Another George Washington, another destiny
The George Washington that can be seen engraved on this tombstone was not the first president, but rather the very first prisoner executed by electric chair in Texas. On February 8, 1924, the state “celebrated” its new tool of justice by executing 28 prisoners.
This haunting image demonstrates why the public was divided over the execution of convicted murderer Karla Faye Tucker on February 3, 1998.
After admitting to killing two people during a robbery, she publicly converted to Christianity and won over many with her charm and claims of being a change. Her execution by lethal injection was the first for a woman in Texas since 1863.
A Legacy of Torture
This gibbet in the Palacio de los Olvidados in Granada, Spain was used to torture prisoners of the Great Spanish Inquisition.
Tsunami ghost ship
Ghost ships are scary, especially when no one can tell what happened to the missing crew.

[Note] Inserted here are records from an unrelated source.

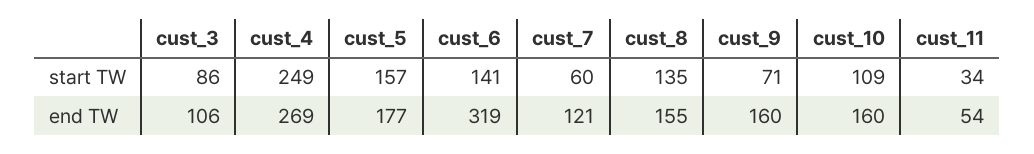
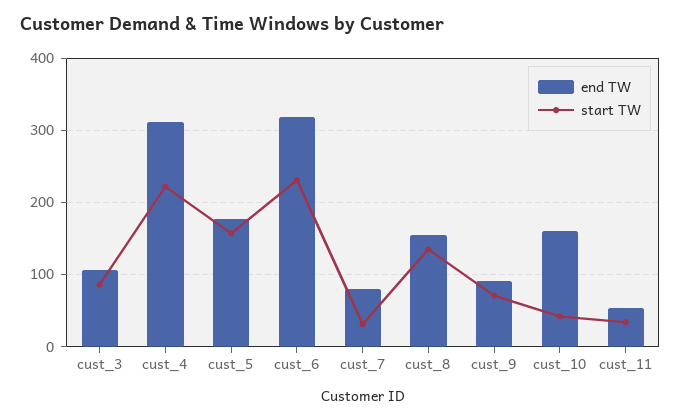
  {
    "start TW": {
      "cust_3": 86,
-     "cust_4": 249,
+     "cust_4": 220,
      "cust_5": 157,
-     "cust_6": 141,
+     "cust_6": 230,
-     "cust_7": 60,
+     "cust_7": 30,
      "cust_8": 135,
      "cust_9": 71,
-     "cust_10": 109,
+     "cust_10": 40,
      "cust_11": 34
    },
    "end TW": {
      "cust_3": 106,
-     "cust_4": 269,
+     "cust_4": 310,
      "cust_5": 177,
      "cust_6": 319,
-     "cust_7": 121,
+     "cust_7": 80,
      "cust_8": 155,
-     "cust_9": 160,
+     "cust_9": 90,
      "cust_10": 160,
      "cust_11": 54
    }
  }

This ship is scary for another reason. It was unexpectedly launched into the sea – accompanied by 5 million tons of debris – during the tsunami that hit the Japanese coast in 2011. As it threatened shipping safety and the environment, the United States Coast Guard sank it. in 2012. Here is the plume of smoke that proves its existence.

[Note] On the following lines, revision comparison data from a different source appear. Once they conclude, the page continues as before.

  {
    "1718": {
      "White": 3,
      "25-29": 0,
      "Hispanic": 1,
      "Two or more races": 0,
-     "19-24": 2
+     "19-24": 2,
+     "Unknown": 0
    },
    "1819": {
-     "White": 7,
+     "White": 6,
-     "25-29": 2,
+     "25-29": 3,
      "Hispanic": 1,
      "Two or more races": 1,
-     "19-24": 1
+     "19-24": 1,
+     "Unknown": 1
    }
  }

The remains of a pirate shipwreck
There are several things that make you scared at the bottom of the oceans. Here’s one: This bell once belonged to the “Whydah Gally,” a pirate ship whose wreckage was discovered in the muddy waters of Cape Cod, Massachusetts.
Hedda Nussbaum, New York
Those who lived in New York in the late 1980s will remember the tragic fate of Lisa Steinberg, the 6-year-old girl beaten to death in 1986 by her “adoptive” father Joel Steinberg.
His then-girlfriend, Hedda Nussbaum, is seen here holding the then 6-month-old Lisa, shortly after her illegal adoption. Six years later, Hedda was becoming the face of domestic violence.
The doomed Romanov family
In the early morning of July 17, 1918, the entire Russian royal family – along with several servants – was murdered, violently ending a 300-year-old imperial dynasty.

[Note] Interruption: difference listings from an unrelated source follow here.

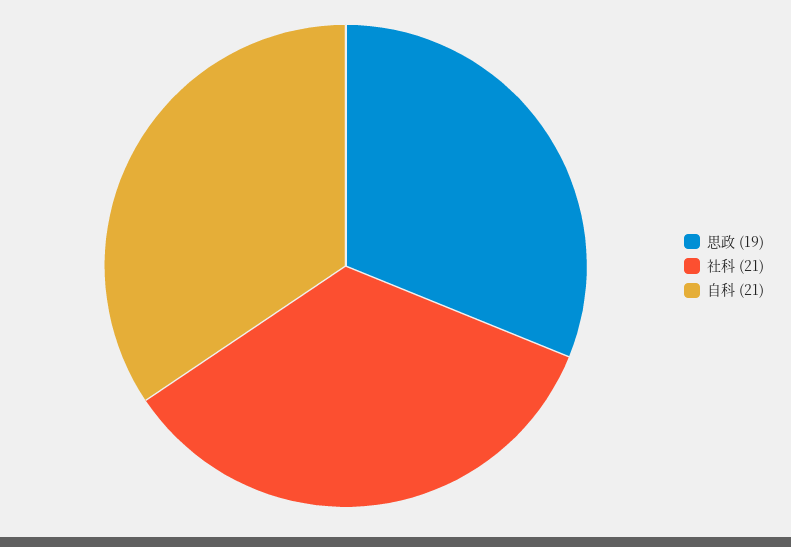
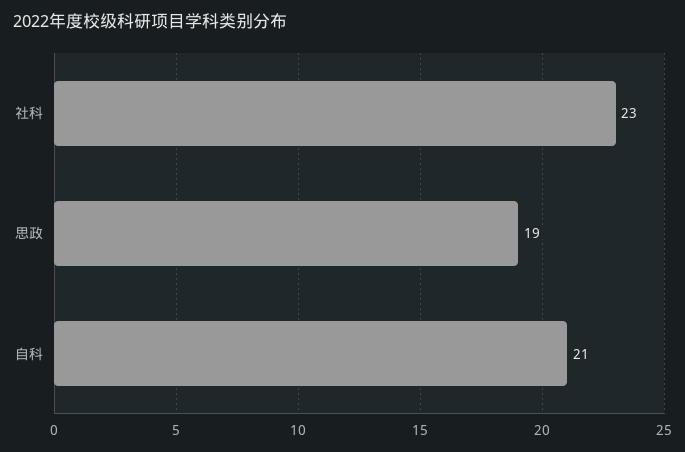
  {
    "思政": 19,
-   "社科": 21,
+   "社科": 23,
    "自科": 21
  }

The family had been imprisoned by the Bolsheviks since February 1917. Years before, Nicholas II, the patriarch, had made some questionable decisions, including launching the country into World War I in 1914, the year this photo was taken.
The deadly flu pandemic of 1918
As a dynasty died in Russia, influenza killed between 50 and 100 million people across the planet, including 675,000 Americans. By comparison, the AIDS virus has killed 35 million people over the past four decades. Pictured is a Red Cross truck transporting sick people in October 1918.
A life lost to the deadly flu
Among the victims of the deadly 1918 flu pandemic was that of Lady Victoria Pery (later Brady), an accomplished pilot, pictured here in 1914.
Who knows what she might have accomplished if her life hadn’t been cut short?
Karl Wallenda triumphs
Karl Wallenda, one of the famous ‘Flying Wallenda’ circus family, triumphs as he completes the crossing of London’s Tower Bridge on a tightrope.
Unfortunately, he lost his life the same year during a crossing that went wrong in San Juan, Puerto Rico. He was 73 years old.
The explosion of the shuttle Challenger
It was on January 28, 1986 that the 10th flight of the space shuttle Challenger came to an abrupt end, when the device disintegrated 73 seconds after takeoff, killing its 7 passengers, including teacher Christa McAuliffe, chosen from 11,000 applicants. and candidates for NASA’s Teacher in Space project.
The ravages of smallpox
On May 8, 1980, the 33rd assembly of the World Health Organization declared that the planet was finally free of this disease, almost two centuries after the discovery of the English doctor Edward Jenner who gave birth to the vaccine.
One of the last people to be infected with the virus, a child from Bangladesh, can be seen in the image in 1975.